One of the most distinctive computational features of neural networks is learning, so Chicca and Indiveri are particularly interested in reproducing the adaptive and plastic properties of real synapses. They used both standard complementary metal-oxide semiconductor (CMOS) electronic circuits and advanced nanoscale memory technologies, such as memristive devices¬, to build intelligent systems that can learn.
This work is significant, because it can lead to a better understanding of how to implement sophisticated signal processing using extremely low-power and compact devices.
Their key findings are that the apparent disadvantages of these low-power computing technologies, mainly related to low precision, high sensitivity to noise and high variability, can actually be exploited to perform robust and efficient computation, very much like the brain can use highly variable and noisy neurons to implement robust behavior.
The researchers said it is surprising to see the field of memory technologies, typically concerned with bit-precise high-density device technologies, now looking at animal brains as a source of inspiration for understanding how to build adaptive and robust neural processing systems. It is very much in line with the basic research agenda that Mead and colleagues were following more than 30 years ago.
“The electronic neural processing systems that we build are not intended to compete with the powerful and accurate artificial intelligence systems that run on power-hungry large computer clusters for natural language processing or high-resolution image recognition and classification,” said Chicca.

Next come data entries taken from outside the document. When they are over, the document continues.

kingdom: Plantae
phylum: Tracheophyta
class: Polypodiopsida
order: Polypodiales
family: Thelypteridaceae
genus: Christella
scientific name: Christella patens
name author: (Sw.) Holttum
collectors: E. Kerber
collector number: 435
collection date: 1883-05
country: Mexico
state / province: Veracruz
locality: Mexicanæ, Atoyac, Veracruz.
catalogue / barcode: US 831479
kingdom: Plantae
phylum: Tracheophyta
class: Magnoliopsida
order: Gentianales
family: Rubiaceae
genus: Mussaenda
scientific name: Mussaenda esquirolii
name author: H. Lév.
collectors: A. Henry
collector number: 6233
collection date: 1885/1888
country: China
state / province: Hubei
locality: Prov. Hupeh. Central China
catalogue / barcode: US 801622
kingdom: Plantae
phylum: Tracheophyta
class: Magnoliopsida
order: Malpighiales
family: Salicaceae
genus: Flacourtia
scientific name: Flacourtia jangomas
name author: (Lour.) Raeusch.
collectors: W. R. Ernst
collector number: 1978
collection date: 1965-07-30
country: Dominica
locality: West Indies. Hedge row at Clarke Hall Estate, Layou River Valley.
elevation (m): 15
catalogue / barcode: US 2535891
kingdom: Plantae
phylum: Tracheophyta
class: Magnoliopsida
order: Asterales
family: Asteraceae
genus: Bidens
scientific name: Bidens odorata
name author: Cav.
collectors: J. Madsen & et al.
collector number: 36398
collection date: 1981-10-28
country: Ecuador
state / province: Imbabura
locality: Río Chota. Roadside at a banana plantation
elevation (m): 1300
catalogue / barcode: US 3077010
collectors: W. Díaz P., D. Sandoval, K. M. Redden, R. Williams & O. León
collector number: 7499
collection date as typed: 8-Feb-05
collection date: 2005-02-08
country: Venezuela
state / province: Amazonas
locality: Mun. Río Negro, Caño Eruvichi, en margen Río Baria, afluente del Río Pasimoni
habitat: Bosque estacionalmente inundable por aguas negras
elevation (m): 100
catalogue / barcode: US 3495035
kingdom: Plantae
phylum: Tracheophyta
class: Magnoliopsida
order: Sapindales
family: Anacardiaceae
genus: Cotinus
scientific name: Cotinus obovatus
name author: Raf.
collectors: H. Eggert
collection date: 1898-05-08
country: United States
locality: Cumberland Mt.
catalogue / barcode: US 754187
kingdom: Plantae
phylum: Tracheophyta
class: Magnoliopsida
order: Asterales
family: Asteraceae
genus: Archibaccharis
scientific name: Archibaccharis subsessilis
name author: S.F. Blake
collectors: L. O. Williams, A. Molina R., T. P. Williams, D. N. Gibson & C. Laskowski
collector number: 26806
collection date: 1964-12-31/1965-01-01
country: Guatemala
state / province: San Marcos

In contrast, their systems “offer promising solutions for those applications that require compact and very low-power (submilliwatt) real-time processing with short latencies,” Indiveri said.
He said examples of such applications fall within “the ‘extreme-edge computing’ domain, which require a small amount of artificial intelligence to extract information from live or streaming sensory signals, such as for bio-signal processing in wearable devices, brain-machine interfaces and always-on environmental monitoring.”
A recipe for creating ideal hybrid memristive-CMOS neuromorphic computing systems
The development of memristive device technologies has reached a level of maturity to enable the design and fabrication of complex and large-scale hybrid memristive-Complementary Metal-Oxide Semiconductor (CMOS) neural processing systems. These systems offer promising solutions for implementing novel in-memory computing architectures for machine learning and data analysis problems. We argue that they are also ideal building blocks for integration in neuromorphic electronic circuits suitable for ultra-low power brain-inspired sensory processing systems, therefore leading to innovative solutions for always-on edge-computing and Internet-of-Things applications. Here, we present a recipe for creating such systems based on design strategies and computing principles inspired by those used in mammalian brains. We enumerate the specifications and properties of memristive devices required to support always-on learning in neuromorphic computing systems and to minimize their power consumption. Finally, we discuss in what cases such neuromorphic systems can complement conventional processing ones and highlight the importance of exploiting the physics of both the memristive devices and the CMOS circuits interfaced to them.